What do we hope to do I wonder? Provide a travelling workshop/lecture series about towns, to go around the country of Ireland? Where town dwellers and business people (including publicans, store merchants, etc) can go and view an exhibition, about other successful projects? Maybe there is a bottom-up kind of awareness building that should be done. I think if such an exhibition or road-show was to be organised, it is essential it is not a load of exhibition boards folded up, travelling around in a lorry with no human companionship. It is crucial that real professional architects, planners and possibly even developers are on the tour, and give people some human interaction with ideas of urbanism.

The exhibition or road show, should be small and neat enough to travel right into the smaller towns and villages, such as Caherciveen, Listowel, NewCastle West and so on. You might only target a few towns in one summer. But that would be an improvement on nothing. You could target some more towns the following year. The whole thing could be funded in a self-sustaining manner I am sure. By selling ‘tickets’ to the local hob-nobs for an opening night – an intellectuals night with featured speakers. It could incorporate a brainstorming session and possibly, the publication of feedback from the various towns in some central place such as a website. We have enough agencies and civic bodies to make something like this happen over the summer months. It would get the ‘design’ message out amongst ordinary punters in a way that TV programs couldn’t do.

It occurs to me that What Now? out at UCD Architecture School is a very fine idea. But it caters a bit too much for the artistic impulse to lock one’s self away with one’s buddies in some sheebeen, talking intellectual nonsense. When they really aught to balance that impulse for intellectual self-searching, with a much wider, interactive action . . . something like the simple road tour that I suggest. I mean, if we are going to provide funding for anything, wouldn’t this be a good place to put it? It would probably pay for itself in the long run, by architects getting some work, owing to increased public enthusiasm for design. A bunch of students and tutors locking themselves away in UCD, is not going to achieve the needed end result. Even what we are doing here on Archiseek, is a little bit too private and self-aware. The message has to be taken to the people.

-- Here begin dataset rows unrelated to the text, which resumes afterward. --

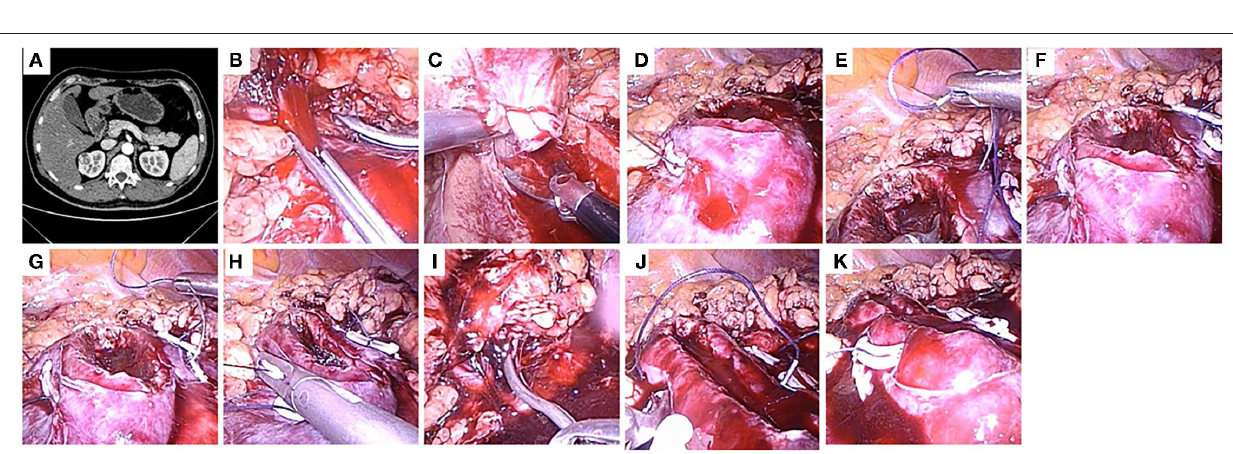
two groups with respect to all comparable parameters. The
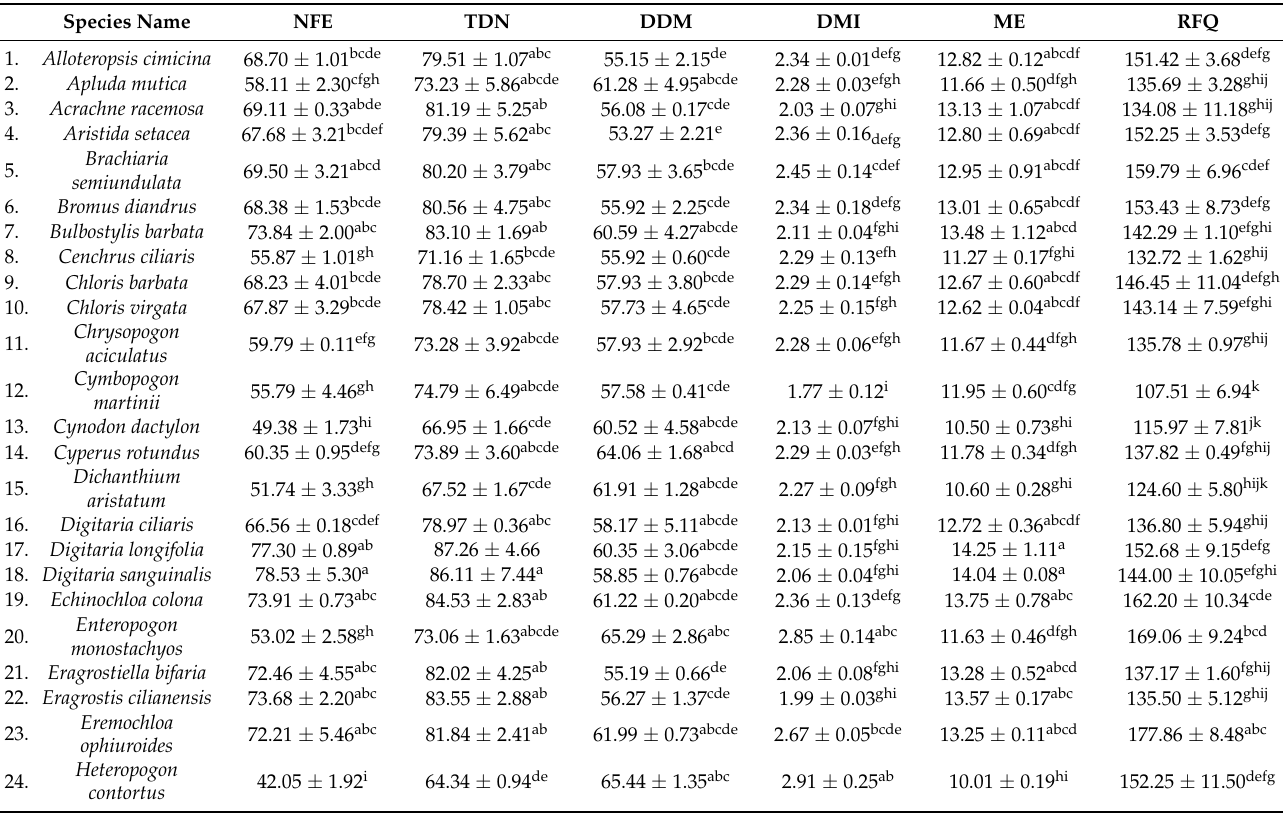
Table 3. Forage quality parameters of grass fodder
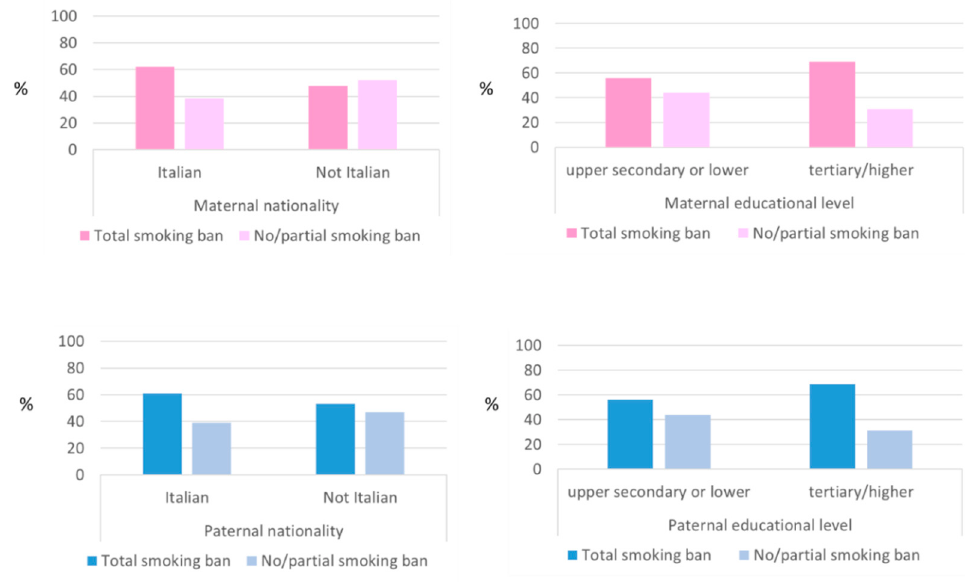
Figure 2. Association between maternal and paternal nationality or educational level and home smoking policies in children exposed to ETS.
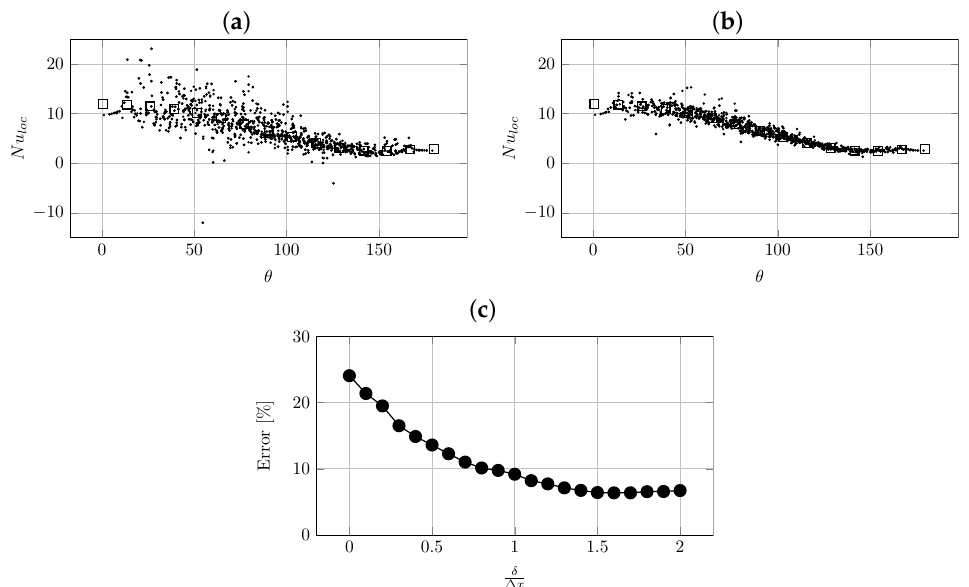
Figure 6. Local Nusselt coefficient for a uniform flow past an isolated sphere at Re = 100, as function of the azimuthal angle θ , for all points on the particle surface (for all β plans) at ( a ) δ = 0 and ( b ) δ = 1: () present work, ( ) Massol [10]. ( c ) is local Nusselt number relative error to Massol’s result [10] as function of the extrapolation distance δ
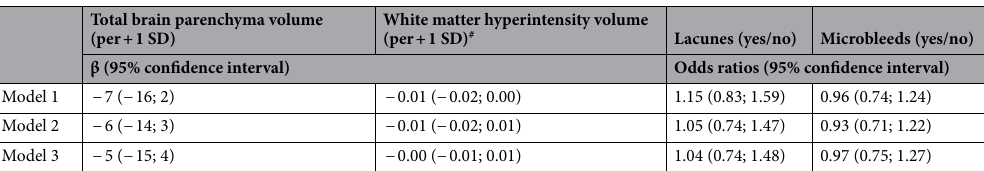
Table 3. Associations between serum N-acetylaspartate levels (per higher standard deviation) and cerebral small vessel disease features. Model 1: unadjusted; Model 2: adjusted for age, sex, education and glucose metabolism status; Model 3: Model 2 + for prior cardiovascular disease, hypertension, smoking and body mass index. Data available in n = 533. # White matter hyperintensity volume was log-transformed.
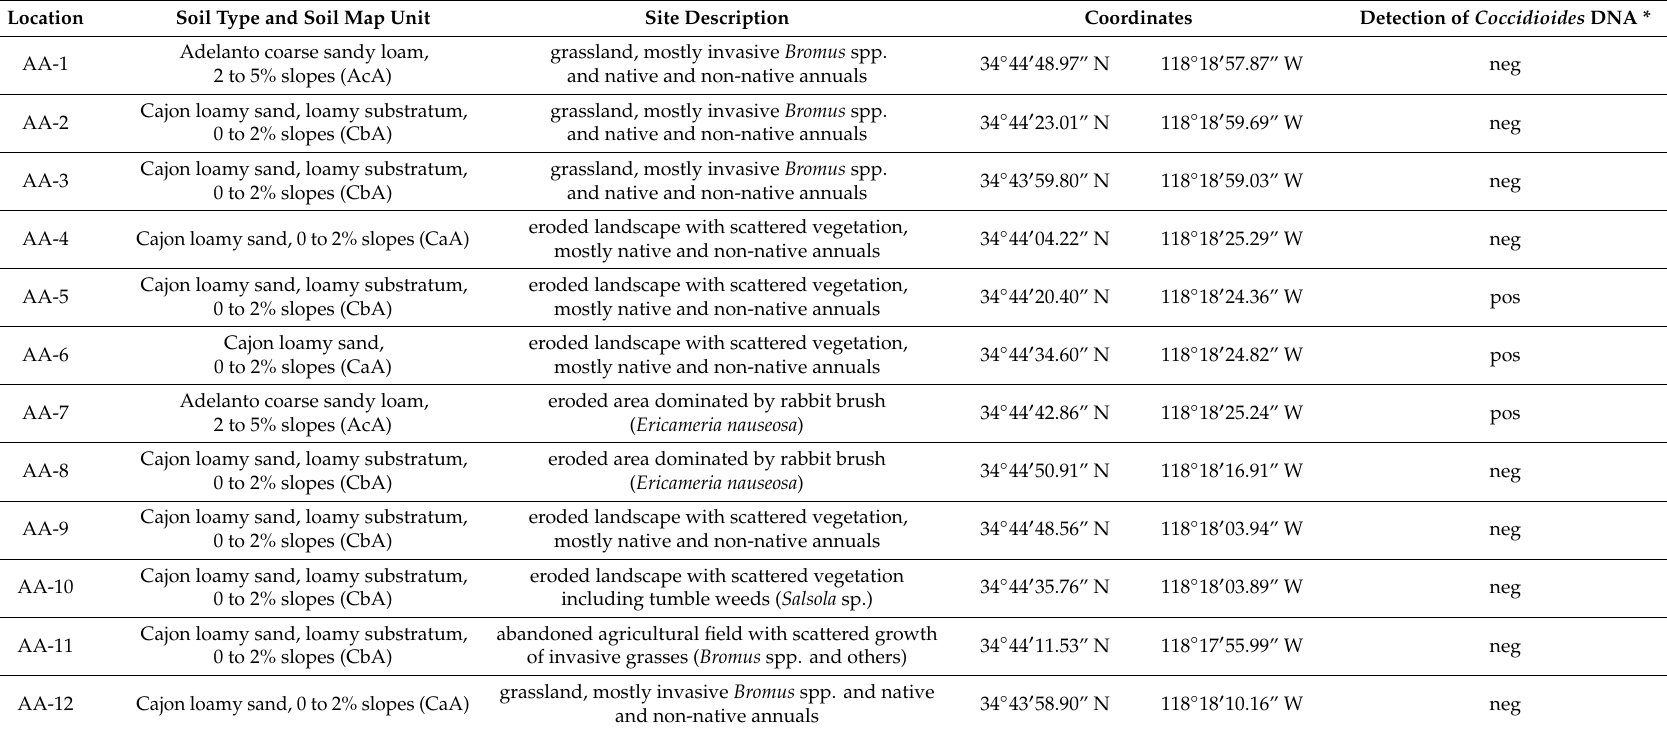
Table 3. Results of Coccidioides DNA testing at sampling sites west of Edwards AFB adjacent to Antelope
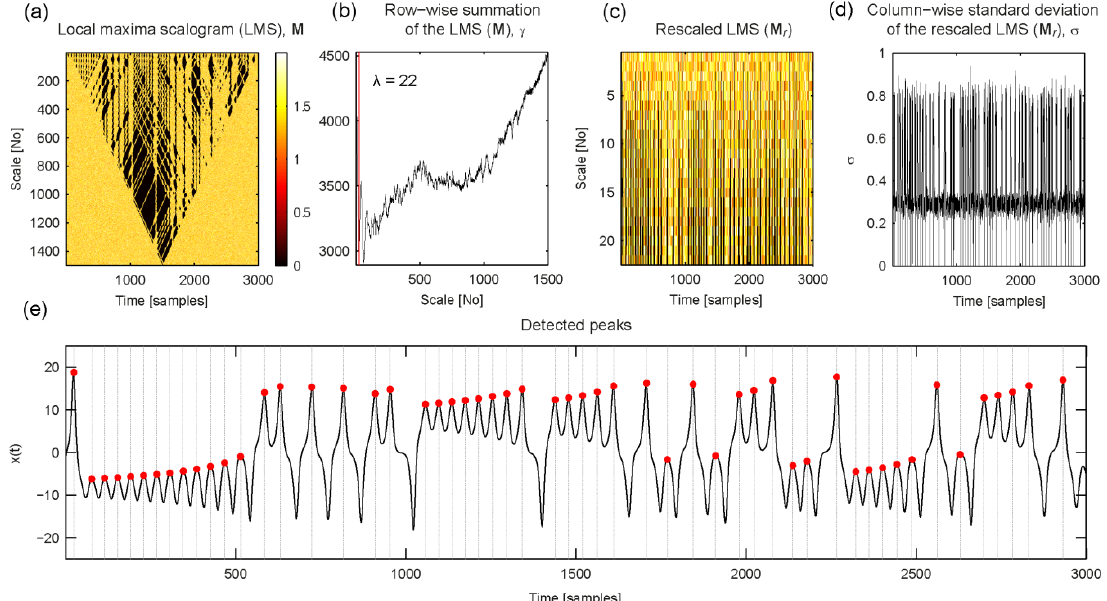
Figure 10. Results of applying the AMPD algorithm to the x ( t ) time series of the Lorenz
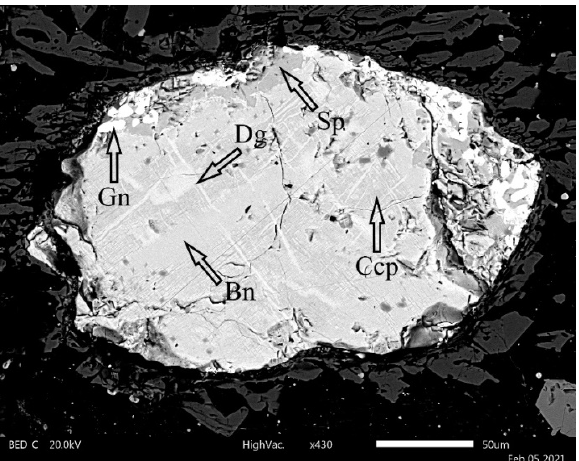
Figure 4. Backscattered electron image of sample CSA (abbreviations: Hd—hedenbergite; Mag—magnetite; Sul—sulphide droplets; Gl—galena).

I keep getting back to the point, that not many people in their life times will have oppotunity to even meet, never mind hire the services of an architect.* Most people are familiar with priests, solicitors, doctors, auctioneers and so forth. But architects are something out there, that the general populus doesn’t understand about. I mean, every other business manages to organise promotional stunts – why not architecture? Or is the stiff upper lip professional thing too much of a problem? A lot of the time too, these travelling exhitions are high-brow academic things, aimed at other academics and usually sponsored by the Arts Council. I think Paul Keogh in his essay mentioned the tidy towns scheme. The great thing about the tidy towns, is that it involved so many people. But it didn’t achieve the goal, of giving the general public access to so good workshops or lectures on the subject of design.

Brian O’ Hanlon

* Part of the gimmick could be to raffle off the services of an architect in every town visited. This might be self-sustaining in some way too, if one could sell enough tickets. Plus, that person who received the services of an architect, would be an excellent form of viral marketing at a local level. He or she would tell everybody at local level, how wonderful an experience it was to have an architect. I wish the RIAI would provide scholarships for architects to attend the Smurfit School of Business or do marketing studies . . . this is the kind of area of ‘business ideas’ that architecture needs to advance in. It is time to use that lateral thinking.

I guess what I am thinking about, is something similar to what Tim Robbins did for Archaeology, with the Time Team concept. Top Gear does it to a degree also for automobile travel.